James Brown Biopic Gets Down With Its Bad Self
DIRECTED BY TATE TAYLOR/2014
The brand new James Brown biopic Get On Up is a mixed bag, both admirable and aggravating. It manages to wear out it’s welcome with only a few bad scenes. It’s both boring and totally engaging; inert while dancing up a storm. It’s impressive and exhausting; showing too much of the life of godfather of soul, yet we come away knowing very little. Get On Up, for all it’s commendable attention to period and visual detail and performances, is all mixed up. And for the love of mercy, I can’t figure out why.
Director Tate Taylor of The Help fame still hasn’t learned that a two and a half hour running time does not add gravitas to already challenging subject matter. He does seem to know that biopics tend to either over-glorify their subjects, or drag them through the mud. Unable to pick one, he opts for both, with a few scenes purely devoted to what an amazing entertainer and music innovator Brown was, then a scene of him beating his wife. History tells us that Brown was an uneasy person, so embellishment likely isn’t the problem so much as tonal haphazardness in the storytelling.
It’s both boring and totally engaging; inert while dancing up a storm. It’s impressive and exhausting; showing too much of the life of godfather of soul, yet we come away knowing very little.
Told in a non-linear fashion, the first hour of Get On Up might be the best film of the year. It sets up the audience with a series of generations-jumbled scenes, as compelling as they are curiously mismatched. Taylor goes a highly unconventional route, opening his film in 1988 as a shotgun toting James Brown in a bad warm-up suit comically terrorizes a room full of seminar goers over who took a dump in his building’s restroom. It immediately renders the legendary singer a different type of cartoon than he may’ve already been imagined as, leaving viewers deliciously on the hook to find out how and why Brown gots so cah-razy. Unfortunately, as Get On Up goes on down for another ninety minutes beyond that first set-up hour, only continuing to ask the same questions again and again with no big payback, leading us no closer to the answer of who James Brown the person was, and worse, disengaging us from any initial curiosity.
Also, Taylor is overly keen to avoid the kind of music biopic cliches that generated Walk Hard: The Dewey Cox Story. So to overcompensate, he freely, fearlessly, and often foolishly goes out on a high-wire, allowing his subject to not only break the fourth wall and address the audience, but to do so while enunciating gibberish. The thing is, the movie runs long enough that eventually the cliches do indeed show up. The scenes with Brown, in the midst of stardom, dealing with the mother who’d done him wrong as a child are okay on their own, but the moment of a grown-up Brown, after attempting to flee the police, is shown symbolically as his boyhood self when caught, is the biggest cringe moment in recent movies. (Far worse than the obligatory time James Brown comically says “Oh, hell no!”)

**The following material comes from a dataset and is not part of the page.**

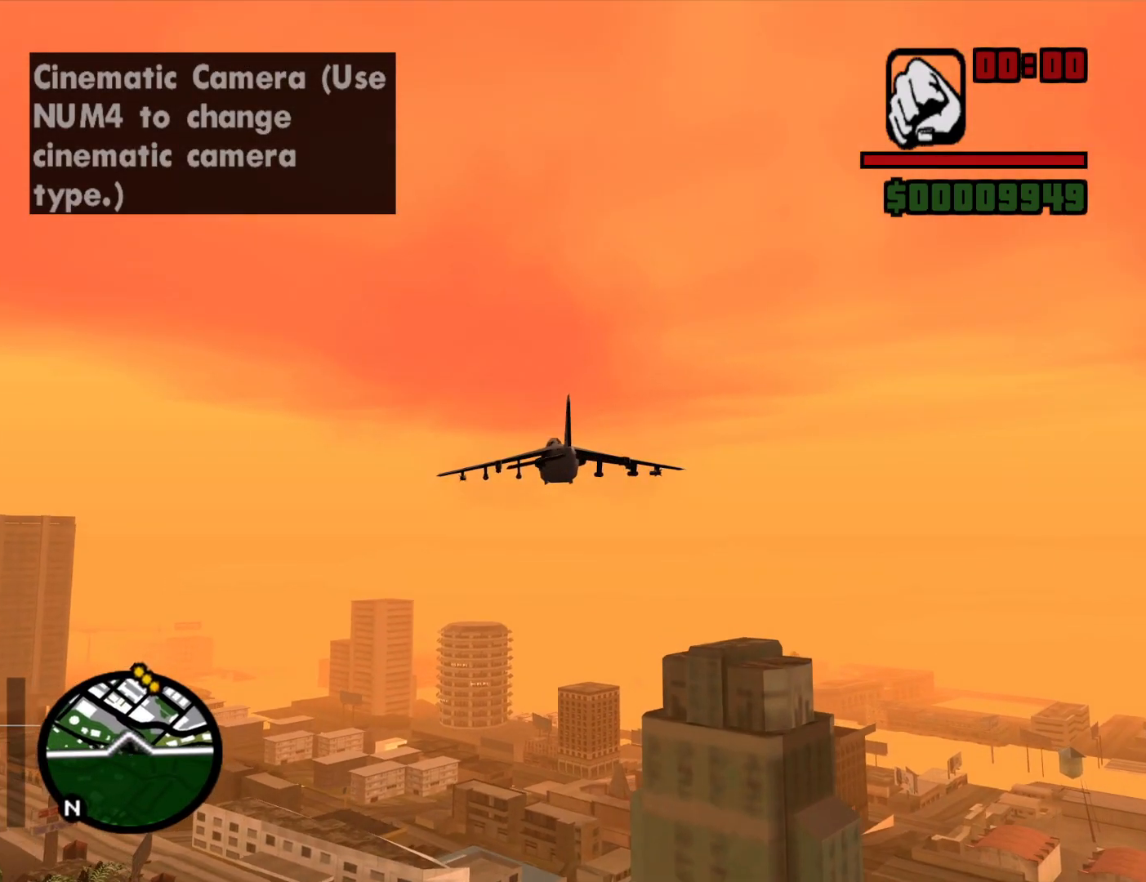
{"keys": ["e", "w"], "mouse": [], "events": []}
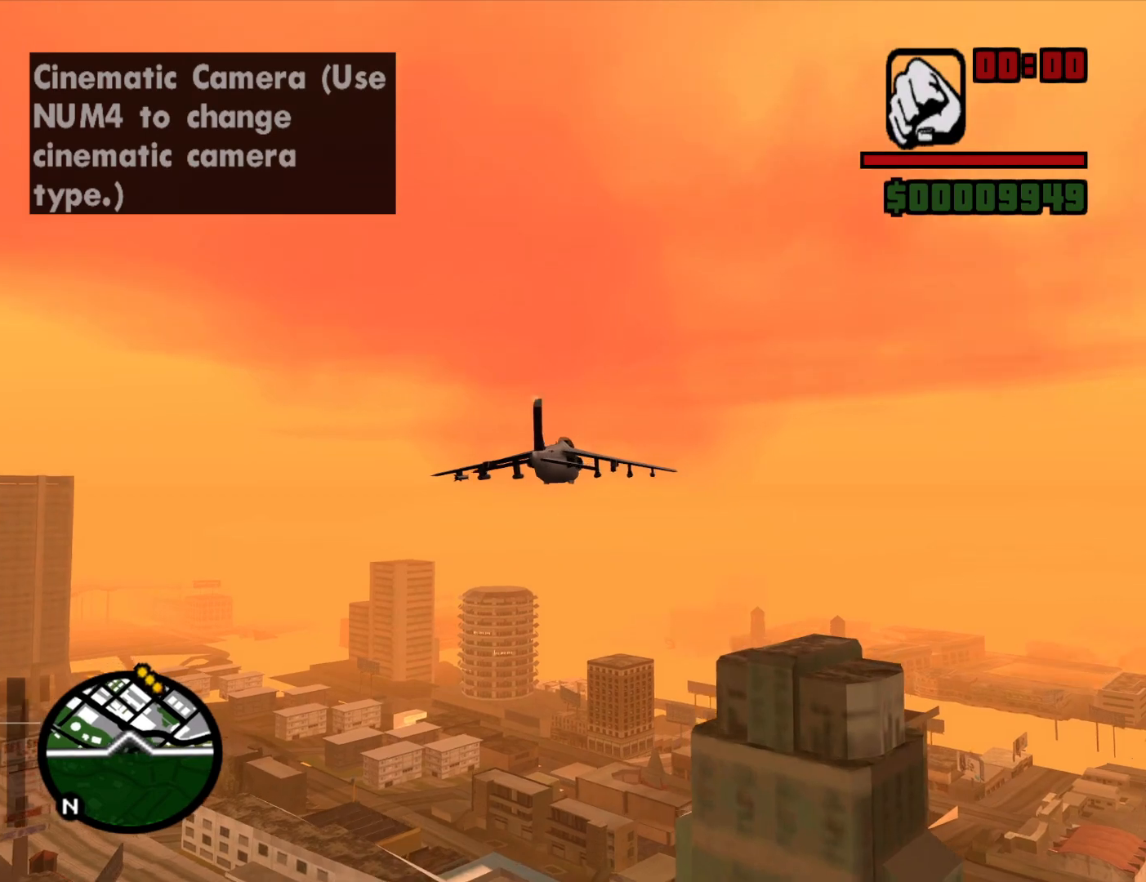
{"keys": ["e", "w"], "mouse": [], "events": [[200, "up", "down"], [300, "up", "up"]]}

But, it’s worth it for Chadwick Boseman’s masterful channelling of Brown. Cutting arbitrarily from one time and place to another, one moment it’s Boseman (who hit the scene when he played baseball legend Jackie Robinson in the unintentional children’s film, 42) in a high pompadour-fro performing on an early 1960s TV teenage dance show, then in the next scene his hair is trimmed, it’s the late sixties as he’s fearlessly riding a damaged cargo plane into Vietnam to entertain the troops. Then just as abruptly, it’s the seventies, and he’s got his famous straightened Andrew Johnson hair. The looks are all nailed, and the actor runs the aging gamut well. But none of that compensates for the said scenes lack of exclamation or placement within the film as a whole. Some are really good, and others are utterly embarrassing, but on the whole, they play more like randomly shuffled flashcards, or if someone hit “random” while playing a chronological DVD of Get On Up.
Taylor’s carried over several key African-American actresses from The Help (Viola Davis and Octavia Spencer) to winning effect. The co-starring presence of Dan Akyroyd, however, doesn’t work out. At all. This is Boseman’s party, pure and simple. (Not even a one-time Blues Brother can put a wrinkle in that.) His lip synch might be sketchy during the many rip-roaring performance scenes, but only for falling victim to his mash-potatoed energy funk. By the beginning of the third hour, Taylor is all too happy to turn the film completely over to Boseman for an extended James Brown full-funk concert sequence, circa the early 1970s.
There’s a lot to admire about Get On Up, just as long as one doesn’t come expecting any discernible statements about civil rights (apparently apropos to Brown’s own murky political life), or an understanding of who James Brown truly was, beyond an impenetrable brick wall of a man. Get On Upis, for all it’s very impressive qualities, up to only one thing: Brown getting down with his bad self.